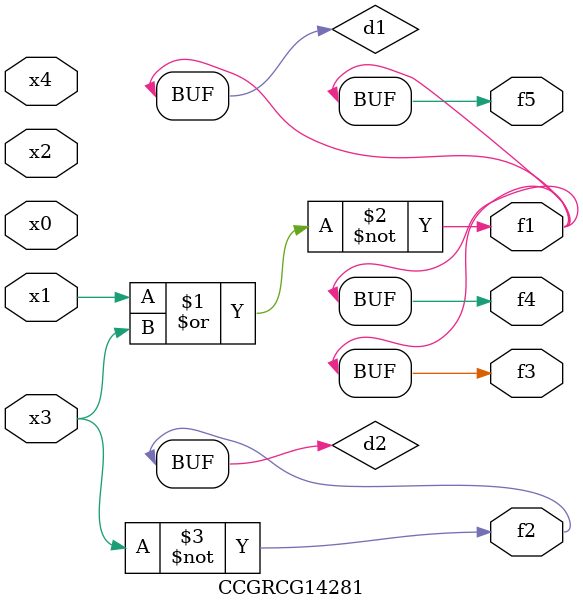
<source format=v>
module CCGRCG14281(
	input x0, x1, x2, x3, x4,
	output f1, f2, f3, f4, f5
);

	wire d1, d2;

	nor (d1, x1, x3);
	not (d2, x3);
	assign f1 = d1;
	assign f2 = d2;
	assign f3 = d1;
	assign f4 = d1;
	assign f5 = d1;
endmodule

</source>
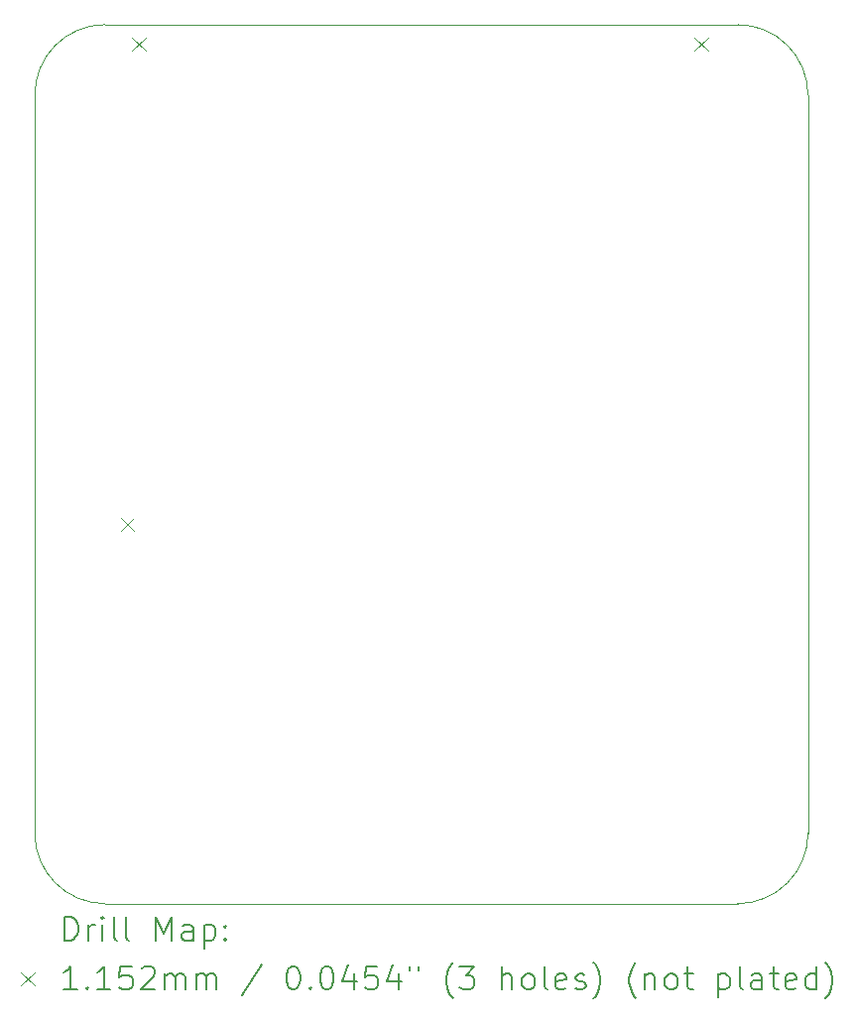
<source format=gbr>
%FSLAX45Y45*%
G04 Gerber Fmt 4.5, Leading zero omitted, Abs format (unit mm)*
G04 Created by KiCad (PCBNEW (6.0.2)) date 2022-07-28 14:32:28*
%MOMM*%
%LPD*%
G01*
G04 APERTURE LIST*
%TA.AperFunction,Profile*%
%ADD10C,0.050000*%
%TD*%
%ADD11C,0.200000*%
%ADD12C,0.115200*%
G04 APERTURE END LIST*
D10*
X8300000Y-14600000D02*
G75*
G03*
X8900000Y-15200000I600000J0D01*
G01*
X8900000Y-7700000D02*
X14300000Y-7700000D01*
X14300000Y-15200000D02*
G75*
G03*
X14900000Y-14600000I0J600000D01*
G01*
X14900000Y-14600000D02*
X14900000Y-8300000D01*
X8900000Y-7700000D02*
G75*
G03*
X8300000Y-8300000I0J-600000D01*
G01*
X8300000Y-14600000D02*
X8300000Y-8300000D01*
X14900000Y-8300000D02*
G75*
G03*
X14300000Y-7700000I-600000J0D01*
G01*
X8900000Y-15200000D02*
X14300000Y-15200000D01*
D11*
D12*
X9032400Y-11907400D02*
X9147600Y-12022600D01*
X9147600Y-11907400D02*
X9032400Y-12022600D01*
X9132400Y-7807400D02*
X9247600Y-7922600D01*
X9247600Y-7807400D02*
X9132400Y-7922600D01*
X13929900Y-7807400D02*
X14045100Y-7922600D01*
X14045100Y-7807400D02*
X13929900Y-7922600D01*
D11*
X8555119Y-15512976D02*
X8555119Y-15312976D01*
X8602738Y-15312976D01*
X8631310Y-15322500D01*
X8650357Y-15341548D01*
X8659881Y-15360595D01*
X8669405Y-15398690D01*
X8669405Y-15427262D01*
X8659881Y-15465357D01*
X8650357Y-15484405D01*
X8631310Y-15503452D01*
X8602738Y-15512976D01*
X8555119Y-15512976D01*
X8755119Y-15512976D02*
X8755119Y-15379643D01*
X8755119Y-15417738D02*
X8764643Y-15398690D01*
X8774167Y-15389167D01*
X8793214Y-15379643D01*
X8812262Y-15379643D01*
X8878929Y-15512976D02*
X8878929Y-15379643D01*
X8878929Y-15312976D02*
X8869405Y-15322500D01*
X8878929Y-15332024D01*
X8888452Y-15322500D01*
X8878929Y-15312976D01*
X8878929Y-15332024D01*
X9002738Y-15512976D02*
X8983690Y-15503452D01*
X8974167Y-15484405D01*
X8974167Y-15312976D01*
X9107500Y-15512976D02*
X9088452Y-15503452D01*
X9078929Y-15484405D01*
X9078929Y-15312976D01*
X9336071Y-15512976D02*
X9336071Y-15312976D01*
X9402738Y-15455833D01*
X9469405Y-15312976D01*
X9469405Y-15512976D01*
X9650357Y-15512976D02*
X9650357Y-15408214D01*
X9640833Y-15389167D01*
X9621786Y-15379643D01*
X9583690Y-15379643D01*
X9564643Y-15389167D01*
X9650357Y-15503452D02*
X9631310Y-15512976D01*
X9583690Y-15512976D01*
X9564643Y-15503452D01*
X9555119Y-15484405D01*
X9555119Y-15465357D01*
X9564643Y-15446309D01*
X9583690Y-15436786D01*
X9631310Y-15436786D01*
X9650357Y-15427262D01*
X9745595Y-15379643D02*
X9745595Y-15579643D01*
X9745595Y-15389167D02*
X9764643Y-15379643D01*
X9802738Y-15379643D01*
X9821786Y-15389167D01*
X9831310Y-15398690D01*
X9840833Y-15417738D01*
X9840833Y-15474881D01*
X9831310Y-15493928D01*
X9821786Y-15503452D01*
X9802738Y-15512976D01*
X9764643Y-15512976D01*
X9745595Y-15503452D01*
X9926548Y-15493928D02*
X9936071Y-15503452D01*
X9926548Y-15512976D01*
X9917024Y-15503452D01*
X9926548Y-15493928D01*
X9926548Y-15512976D01*
X9926548Y-15389167D02*
X9936071Y-15398690D01*
X9926548Y-15408214D01*
X9917024Y-15398690D01*
X9926548Y-15389167D01*
X9926548Y-15408214D01*
D12*
X8182300Y-15784900D02*
X8297500Y-15900100D01*
X8297500Y-15784900D02*
X8182300Y-15900100D01*
D11*
X8659881Y-15932976D02*
X8545595Y-15932976D01*
X8602738Y-15932976D02*
X8602738Y-15732976D01*
X8583690Y-15761548D01*
X8564643Y-15780595D01*
X8545595Y-15790119D01*
X8745595Y-15913928D02*
X8755119Y-15923452D01*
X8745595Y-15932976D01*
X8736071Y-15923452D01*
X8745595Y-15913928D01*
X8745595Y-15932976D01*
X8945595Y-15932976D02*
X8831310Y-15932976D01*
X8888452Y-15932976D02*
X8888452Y-15732976D01*
X8869405Y-15761548D01*
X8850357Y-15780595D01*
X8831310Y-15790119D01*
X9126548Y-15732976D02*
X9031310Y-15732976D01*
X9021786Y-15828214D01*
X9031310Y-15818690D01*
X9050357Y-15809167D01*
X9097976Y-15809167D01*
X9117024Y-15818690D01*
X9126548Y-15828214D01*
X9136071Y-15847262D01*
X9136071Y-15894881D01*
X9126548Y-15913928D01*
X9117024Y-15923452D01*
X9097976Y-15932976D01*
X9050357Y-15932976D01*
X9031310Y-15923452D01*
X9021786Y-15913928D01*
X9212262Y-15752024D02*
X9221786Y-15742500D01*
X9240833Y-15732976D01*
X9288452Y-15732976D01*
X9307500Y-15742500D01*
X9317024Y-15752024D01*
X9326548Y-15771071D01*
X9326548Y-15790119D01*
X9317024Y-15818690D01*
X9202738Y-15932976D01*
X9326548Y-15932976D01*
X9412262Y-15932976D02*
X9412262Y-15799643D01*
X9412262Y-15818690D02*
X9421786Y-15809167D01*
X9440833Y-15799643D01*
X9469405Y-15799643D01*
X9488452Y-15809167D01*
X9497976Y-15828214D01*
X9497976Y-15932976D01*
X9497976Y-15828214D02*
X9507500Y-15809167D01*
X9526548Y-15799643D01*
X9555119Y-15799643D01*
X9574167Y-15809167D01*
X9583690Y-15828214D01*
X9583690Y-15932976D01*
X9678929Y-15932976D02*
X9678929Y-15799643D01*
X9678929Y-15818690D02*
X9688452Y-15809167D01*
X9707500Y-15799643D01*
X9736071Y-15799643D01*
X9755119Y-15809167D01*
X9764643Y-15828214D01*
X9764643Y-15932976D01*
X9764643Y-15828214D02*
X9774167Y-15809167D01*
X9793214Y-15799643D01*
X9821786Y-15799643D01*
X9840833Y-15809167D01*
X9850357Y-15828214D01*
X9850357Y-15932976D01*
X10240833Y-15723452D02*
X10069405Y-15980595D01*
X10497976Y-15732976D02*
X10517024Y-15732976D01*
X10536071Y-15742500D01*
X10545595Y-15752024D01*
X10555119Y-15771071D01*
X10564643Y-15809167D01*
X10564643Y-15856786D01*
X10555119Y-15894881D01*
X10545595Y-15913928D01*
X10536071Y-15923452D01*
X10517024Y-15932976D01*
X10497976Y-15932976D01*
X10478929Y-15923452D01*
X10469405Y-15913928D01*
X10459881Y-15894881D01*
X10450357Y-15856786D01*
X10450357Y-15809167D01*
X10459881Y-15771071D01*
X10469405Y-15752024D01*
X10478929Y-15742500D01*
X10497976Y-15732976D01*
X10650357Y-15913928D02*
X10659881Y-15923452D01*
X10650357Y-15932976D01*
X10640833Y-15923452D01*
X10650357Y-15913928D01*
X10650357Y-15932976D01*
X10783690Y-15732976D02*
X10802738Y-15732976D01*
X10821786Y-15742500D01*
X10831310Y-15752024D01*
X10840833Y-15771071D01*
X10850357Y-15809167D01*
X10850357Y-15856786D01*
X10840833Y-15894881D01*
X10831310Y-15913928D01*
X10821786Y-15923452D01*
X10802738Y-15932976D01*
X10783690Y-15932976D01*
X10764643Y-15923452D01*
X10755119Y-15913928D01*
X10745595Y-15894881D01*
X10736071Y-15856786D01*
X10736071Y-15809167D01*
X10745595Y-15771071D01*
X10755119Y-15752024D01*
X10764643Y-15742500D01*
X10783690Y-15732976D01*
X11021786Y-15799643D02*
X11021786Y-15932976D01*
X10974167Y-15723452D02*
X10926548Y-15866309D01*
X11050357Y-15866309D01*
X11221786Y-15732976D02*
X11126548Y-15732976D01*
X11117024Y-15828214D01*
X11126548Y-15818690D01*
X11145595Y-15809167D01*
X11193214Y-15809167D01*
X11212262Y-15818690D01*
X11221786Y-15828214D01*
X11231309Y-15847262D01*
X11231309Y-15894881D01*
X11221786Y-15913928D01*
X11212262Y-15923452D01*
X11193214Y-15932976D01*
X11145595Y-15932976D01*
X11126548Y-15923452D01*
X11117024Y-15913928D01*
X11402738Y-15799643D02*
X11402738Y-15932976D01*
X11355119Y-15723452D02*
X11307500Y-15866309D01*
X11431309Y-15866309D01*
X11497976Y-15732976D02*
X11497976Y-15771071D01*
X11574167Y-15732976D02*
X11574167Y-15771071D01*
X11869405Y-16009167D02*
X11859881Y-15999643D01*
X11840833Y-15971071D01*
X11831309Y-15952024D01*
X11821786Y-15923452D01*
X11812262Y-15875833D01*
X11812262Y-15837738D01*
X11821786Y-15790119D01*
X11831309Y-15761548D01*
X11840833Y-15742500D01*
X11859881Y-15713928D01*
X11869405Y-15704405D01*
X11926548Y-15732976D02*
X12050357Y-15732976D01*
X11983690Y-15809167D01*
X12012262Y-15809167D01*
X12031309Y-15818690D01*
X12040833Y-15828214D01*
X12050357Y-15847262D01*
X12050357Y-15894881D01*
X12040833Y-15913928D01*
X12031309Y-15923452D01*
X12012262Y-15932976D01*
X11955119Y-15932976D01*
X11936071Y-15923452D01*
X11926548Y-15913928D01*
X12288452Y-15932976D02*
X12288452Y-15732976D01*
X12374167Y-15932976D02*
X12374167Y-15828214D01*
X12364643Y-15809167D01*
X12345595Y-15799643D01*
X12317024Y-15799643D01*
X12297976Y-15809167D01*
X12288452Y-15818690D01*
X12497976Y-15932976D02*
X12478928Y-15923452D01*
X12469405Y-15913928D01*
X12459881Y-15894881D01*
X12459881Y-15837738D01*
X12469405Y-15818690D01*
X12478928Y-15809167D01*
X12497976Y-15799643D01*
X12526548Y-15799643D01*
X12545595Y-15809167D01*
X12555119Y-15818690D01*
X12564643Y-15837738D01*
X12564643Y-15894881D01*
X12555119Y-15913928D01*
X12545595Y-15923452D01*
X12526548Y-15932976D01*
X12497976Y-15932976D01*
X12678928Y-15932976D02*
X12659881Y-15923452D01*
X12650357Y-15904405D01*
X12650357Y-15732976D01*
X12831309Y-15923452D02*
X12812262Y-15932976D01*
X12774167Y-15932976D01*
X12755119Y-15923452D01*
X12745595Y-15904405D01*
X12745595Y-15828214D01*
X12755119Y-15809167D01*
X12774167Y-15799643D01*
X12812262Y-15799643D01*
X12831309Y-15809167D01*
X12840833Y-15828214D01*
X12840833Y-15847262D01*
X12745595Y-15866309D01*
X12917024Y-15923452D02*
X12936071Y-15932976D01*
X12974167Y-15932976D01*
X12993214Y-15923452D01*
X13002738Y-15904405D01*
X13002738Y-15894881D01*
X12993214Y-15875833D01*
X12974167Y-15866309D01*
X12945595Y-15866309D01*
X12926548Y-15856786D01*
X12917024Y-15837738D01*
X12917024Y-15828214D01*
X12926548Y-15809167D01*
X12945595Y-15799643D01*
X12974167Y-15799643D01*
X12993214Y-15809167D01*
X13069405Y-16009167D02*
X13078928Y-15999643D01*
X13097976Y-15971071D01*
X13107500Y-15952024D01*
X13117024Y-15923452D01*
X13126548Y-15875833D01*
X13126548Y-15837738D01*
X13117024Y-15790119D01*
X13107500Y-15761548D01*
X13097976Y-15742500D01*
X13078928Y-15713928D01*
X13069405Y-15704405D01*
X13431309Y-16009167D02*
X13421786Y-15999643D01*
X13402738Y-15971071D01*
X13393214Y-15952024D01*
X13383690Y-15923452D01*
X13374167Y-15875833D01*
X13374167Y-15837738D01*
X13383690Y-15790119D01*
X13393214Y-15761548D01*
X13402738Y-15742500D01*
X13421786Y-15713928D01*
X13431309Y-15704405D01*
X13507500Y-15799643D02*
X13507500Y-15932976D01*
X13507500Y-15818690D02*
X13517024Y-15809167D01*
X13536071Y-15799643D01*
X13564643Y-15799643D01*
X13583690Y-15809167D01*
X13593214Y-15828214D01*
X13593214Y-15932976D01*
X13717024Y-15932976D02*
X13697976Y-15923452D01*
X13688452Y-15913928D01*
X13678928Y-15894881D01*
X13678928Y-15837738D01*
X13688452Y-15818690D01*
X13697976Y-15809167D01*
X13717024Y-15799643D01*
X13745595Y-15799643D01*
X13764643Y-15809167D01*
X13774167Y-15818690D01*
X13783690Y-15837738D01*
X13783690Y-15894881D01*
X13774167Y-15913928D01*
X13764643Y-15923452D01*
X13745595Y-15932976D01*
X13717024Y-15932976D01*
X13840833Y-15799643D02*
X13917024Y-15799643D01*
X13869405Y-15732976D02*
X13869405Y-15904405D01*
X13878928Y-15923452D01*
X13897976Y-15932976D01*
X13917024Y-15932976D01*
X14136071Y-15799643D02*
X14136071Y-15999643D01*
X14136071Y-15809167D02*
X14155119Y-15799643D01*
X14193214Y-15799643D01*
X14212262Y-15809167D01*
X14221786Y-15818690D01*
X14231309Y-15837738D01*
X14231309Y-15894881D01*
X14221786Y-15913928D01*
X14212262Y-15923452D01*
X14193214Y-15932976D01*
X14155119Y-15932976D01*
X14136071Y-15923452D01*
X14345595Y-15932976D02*
X14326548Y-15923452D01*
X14317024Y-15904405D01*
X14317024Y-15732976D01*
X14507500Y-15932976D02*
X14507500Y-15828214D01*
X14497976Y-15809167D01*
X14478928Y-15799643D01*
X14440833Y-15799643D01*
X14421786Y-15809167D01*
X14507500Y-15923452D02*
X14488452Y-15932976D01*
X14440833Y-15932976D01*
X14421786Y-15923452D01*
X14412262Y-15904405D01*
X14412262Y-15885357D01*
X14421786Y-15866309D01*
X14440833Y-15856786D01*
X14488452Y-15856786D01*
X14507500Y-15847262D01*
X14574167Y-15799643D02*
X14650357Y-15799643D01*
X14602738Y-15732976D02*
X14602738Y-15904405D01*
X14612262Y-15923452D01*
X14631309Y-15932976D01*
X14650357Y-15932976D01*
X14793214Y-15923452D02*
X14774167Y-15932976D01*
X14736071Y-15932976D01*
X14717024Y-15923452D01*
X14707500Y-15904405D01*
X14707500Y-15828214D01*
X14717024Y-15809167D01*
X14736071Y-15799643D01*
X14774167Y-15799643D01*
X14793214Y-15809167D01*
X14802738Y-15828214D01*
X14802738Y-15847262D01*
X14707500Y-15866309D01*
X14974167Y-15932976D02*
X14974167Y-15732976D01*
X14974167Y-15923452D02*
X14955119Y-15932976D01*
X14917024Y-15932976D01*
X14897976Y-15923452D01*
X14888452Y-15913928D01*
X14878928Y-15894881D01*
X14878928Y-15837738D01*
X14888452Y-15818690D01*
X14897976Y-15809167D01*
X14917024Y-15799643D01*
X14955119Y-15799643D01*
X14974167Y-15809167D01*
X15050357Y-16009167D02*
X15059881Y-15999643D01*
X15078928Y-15971071D01*
X15088452Y-15952024D01*
X15097976Y-15923452D01*
X15107500Y-15875833D01*
X15107500Y-15837738D01*
X15097976Y-15790119D01*
X15088452Y-15761548D01*
X15078928Y-15742500D01*
X15059881Y-15713928D01*
X15050357Y-15704405D01*
M02*

</source>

#### [What is expected]
Starting with the line with "X11840833Y-15742500D01*" above and going on through the line with "X12745595Y-15828214D01*", transcribe every line exactly, both ends included, and add nothing.

#### [Answer space]
X11840833Y-15742500D01*
X11859881Y-15713928D01*
X11869405Y-15704405D01*
X11926548Y-15732976D02*
X12050357Y-15732976D01*
X11983690Y-15809167D01*
X12012262Y-15809167D01*
X12031309Y-15818690D01*
X12040833Y-15828214D01*
X12050357Y-15847262D01*
X12050357Y-15894881D01*
X12040833Y-15913928D01*
X12031309Y-15923452D01*
X12012262Y-15932976D01*
X11955119Y-15932976D01*
X11936071Y-15923452D01*
X11926548Y-15913928D01*
X12288452Y-15932976D02*
X12288452Y-15732976D01*
X12374167Y-15932976D02*
X12374167Y-15828214D01*
X12364643Y-15809167D01*
X12345595Y-15799643D01*
X12317024Y-15799643D01*
X12297976Y-15809167D01*
X12288452Y-15818690D01*
X12497976Y-15932976D02*
X12478928Y-15923452D01*
X12469405Y-15913928D01*
X12459881Y-15894881D01*
X12459881Y-15837738D01*
X12469405Y-15818690D01*
X12478928Y-15809167D01*
X12497976Y-15799643D01*
X12526548Y-15799643D01*
X12545595Y-15809167D01*
X12555119Y-15818690D01*
X12564643Y-15837738D01*
X12564643Y-15894881D01*
X12555119Y-15913928D01*
X12545595Y-15923452D01*
X12526548Y-15932976D01*
X12497976Y-15932976D01*
X12678928Y-15932976D02*
X12659881Y-15923452D01*
X12650357Y-15904405D01*
X12650357Y-15732976D01*
X12831309Y-15923452D02*
X12812262Y-15932976D01*
X12774167Y-15932976D01*
X12755119Y-15923452D01*
X12745595Y-15904405D01*
X12745595Y-15828214D01*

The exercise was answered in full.